China's Consumer Price Index (CPI) for August rose 0.6% year-on-year, the National Bureau of Statistics of China announced on the 9th.
Although this increase is higher than July's rise of 0.5%, it is 0.1 percentage points lower than Bloomberg's forecast of 0.7%.
China's CPI has been rising for seven consecutive months since February this year, when it turned positive at 0.7% year-on-year due to the Spring Festival (Chunje, Chinese New Year) effect. However, it has not surpassed the 1% threshold since February last year (1.0%), maintaining concerns about deflation (a decline in prices amid economic downturn).
Compared to the previous month, it increased by 0.4%.
The core CPI, which excludes volatile food and energy prices, rose 0.3% year-on-year.

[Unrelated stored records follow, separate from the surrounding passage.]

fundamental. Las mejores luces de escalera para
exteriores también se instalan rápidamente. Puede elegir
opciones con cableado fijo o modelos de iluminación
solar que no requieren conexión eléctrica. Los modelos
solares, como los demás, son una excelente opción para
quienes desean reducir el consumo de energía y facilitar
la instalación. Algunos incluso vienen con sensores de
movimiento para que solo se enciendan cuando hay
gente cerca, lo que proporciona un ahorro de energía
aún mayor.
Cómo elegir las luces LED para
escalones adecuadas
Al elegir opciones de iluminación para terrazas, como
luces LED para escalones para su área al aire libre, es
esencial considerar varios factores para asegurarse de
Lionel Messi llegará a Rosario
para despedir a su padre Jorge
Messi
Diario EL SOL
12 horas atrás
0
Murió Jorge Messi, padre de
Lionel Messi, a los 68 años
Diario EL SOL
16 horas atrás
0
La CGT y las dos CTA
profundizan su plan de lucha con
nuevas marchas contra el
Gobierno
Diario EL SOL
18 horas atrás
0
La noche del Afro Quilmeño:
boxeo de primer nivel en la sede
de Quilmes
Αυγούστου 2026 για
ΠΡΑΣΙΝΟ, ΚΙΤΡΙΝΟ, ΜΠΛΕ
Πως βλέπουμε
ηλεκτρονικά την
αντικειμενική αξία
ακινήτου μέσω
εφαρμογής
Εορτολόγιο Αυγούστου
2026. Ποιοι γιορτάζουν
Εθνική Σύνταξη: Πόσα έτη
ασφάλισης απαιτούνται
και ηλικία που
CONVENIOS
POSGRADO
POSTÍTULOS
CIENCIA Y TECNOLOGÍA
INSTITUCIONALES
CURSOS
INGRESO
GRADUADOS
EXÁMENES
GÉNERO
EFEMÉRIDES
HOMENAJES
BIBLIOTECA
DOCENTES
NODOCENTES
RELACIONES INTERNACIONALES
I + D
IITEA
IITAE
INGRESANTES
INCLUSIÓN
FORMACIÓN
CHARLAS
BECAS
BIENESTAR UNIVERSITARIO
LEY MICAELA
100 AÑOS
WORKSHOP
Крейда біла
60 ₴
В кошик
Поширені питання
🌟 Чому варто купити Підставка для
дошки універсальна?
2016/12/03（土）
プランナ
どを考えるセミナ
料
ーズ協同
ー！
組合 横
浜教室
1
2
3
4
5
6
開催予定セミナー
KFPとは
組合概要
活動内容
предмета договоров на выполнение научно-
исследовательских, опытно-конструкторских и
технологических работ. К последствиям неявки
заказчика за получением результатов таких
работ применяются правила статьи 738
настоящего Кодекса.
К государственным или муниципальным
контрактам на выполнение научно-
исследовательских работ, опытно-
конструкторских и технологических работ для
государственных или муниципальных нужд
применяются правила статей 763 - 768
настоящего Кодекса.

By category, prices for food, tobacco, and alcohol increased by 2.1% year-on-year. In particular, fresh vegetable prices rose 21.8%, and fresh fruit prices increased by 4.1%. Pork prices jumped 16.1%. Beef and lamb prices fell by 12.9% and 6.3%, respectively.
Non-food prices rose 0.2%, consumer goods prices increased 0.7%, and service prices went up 0.5%.
The Producer Price Index (PPI) for August fell 1.8% year-on-year. This marks the 23rd consecutive month of decline, the longest period since 2016.
The rate of PPI decline exceeded those of May (-1.4%), June (-0.8%), and July (-0.8%).